Much of the Rockaways, a narrow peninsula surrounded by Jamaica Bay on one side and the ocean on the other, has been without electricity since the storm hit. More than 166,000 people in New York, New Jersey and West Virginia remain without power, with New York suffering the most extensive outages.

According to a U.S. Department of Energy update Sunday, 132,965 customers in New York state had no electricity, and 102,885 of those outages were blamed on a powerful storm that dumped snow across New York City on Nov. 7. In New Jersey, about 27,000 people were without power. West Virginia reported 5,718 outages.

Amid the ongoing havoc, there were more signs of recovery as a new workweek began Monday. For the first time since the storm surge caused by Sandy sent saltwater pouring through the vital tunnels linking the five New York City boroughs to each other and to neighboring areas, the Gov. Hugh L. Carey Tunnel — formerly known as the Brooklyn-Battery Tunnel — reopened to limited rush-hour bus service Monday.

The tunnel — the nation’s longest under-river vehicular passage — began accepting bus traffic at 6 a.m. in one lane. It was to close again at 10 a.m. and then reopen between 3 p.m. and 7 p.m. for bus traffic.

During closed times, workers will continue trying to repair damage from the flooding. Officials say about 43 million gallons of water poured into each of the tunnel’s two tubes, damaging electrical, lighting, communications, surveillance and ventilation systems.

“It was filled floor to ceiling for more than a mile with water and debris,” said the chairman of the city’s Metropolitan Transit Authority, Joseph Lhota. “No one has ever faced a challenge like this,” he said in describing the repair effort. There’s no timetable for the tunnel to be fully operational.

Limited train service between Manhattan and New Jersey also resumed early Monday, and New York Gov. Andrew Cuomo announced the resumption of more service on the Long Island Railroad, which links New York City to the suburbs of Long Island to the east. Ten of its 11 branches were to return to full weekday schedules early Monday.

In announcing McSwain’s death, police also released a detailed accounting of some of the rescues that took place at the height of the storm, as electrical transformers exploded and dumped live wires into fast-rising water that devastated several neighborhoods.

The water surge was so intense that it made even travel by boat nearly impossible as emergency crews tried to reach people who began clamoring for help after Sandy made landfall, officials said.

“Boats with and without powerful motors became useless and ineffective after some time due to the large debris, the strong current and depth of the water, and the small streets that were difficult to navigate,” said Sgt.
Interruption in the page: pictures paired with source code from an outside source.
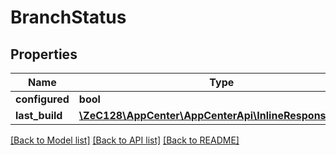 # BranchStatus

## Properties
Name | Type | Description | Notes
------------ | ------------- | ------------- | -------------
**configured** | **bool** |  | 
**last_build** | [**\ZeC128\AppCenter\AppCenterApi\InlineResponse20076**](InlineResponse20076.md) |  | [optional] 

[[Back to Model list]](../README.md#documentation-for-models) [[Back to API list]](../README.md#documentation-for-api-endpoints) [[Back to README]](../README.md)


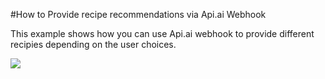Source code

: #How to Provide recipe recommendations via Api.ai Webhook

This example shows how you can use Api.ai webhook to provide different recipies depending on the user choices.

<a href="https://heroku.com/deploy" target="_blank"><img src="https://www.herokucdn.com/deploy/button.svg"></a>
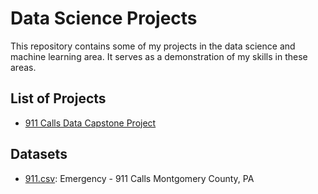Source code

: # Data Science Projects

This repository contains some of my projects in the data science and machine learning area. It serves as a demonstration of my skills in these areas. 

## List of Projects
- [911 Calls Data Capstone Project](https://github.com/roemvaar/data-science-projects/blob/master/911-calls-data-capstone-project.ipynb)

## Datasets
- [911.csv](https://www.kaggle.com/mchirico/montcoalert): Emergency - 911 Calls Montgomery County, PA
Anthony Lisi of the Police Department’s Emergency Services Squad 5, which includes Staten Island.

“Additionally, live power lines were falling down into the water, making rescues extremely hazardous to first responders. So utilizing boats became extremely difficult to use due to the strong, rising currents of water and the live power lines sparking everywhere,” Lisi said.

On Staten Island alone, more than 1,100 water rescues took place during and immediately after Sandy. The borough suffered the most casualties of any in the city, losing 23 residents. Many rescue workers had to wade through waist-high water to reach people.

As conditions worsened, picking up everyone who needed to be ferried to safety became more difficult. Each time a rescue crew arrived to fetch someone who had called 911 for help, “another 10 families on the block who needed to be evacuated would ask for assistance as well,” Lisi said. “This happened throughout the night.”

Police vehicles became bogged down in water and mud. Roiling waters tossed one officer from a personal water craft he was using to reach victims, and some officers even roped themselves to trees to rescue a pregnant woman and child. Most of the more dramatic rescues took place on Staten Island, in neighborhoods that were ordered to evacuate before the storm. Most people, though, stayed.

“They … cited that the forecasters had been wrong so many times before, and there had been so many false alarms, that they felt the same was happening with Hurricane Sandy,” Lisi said.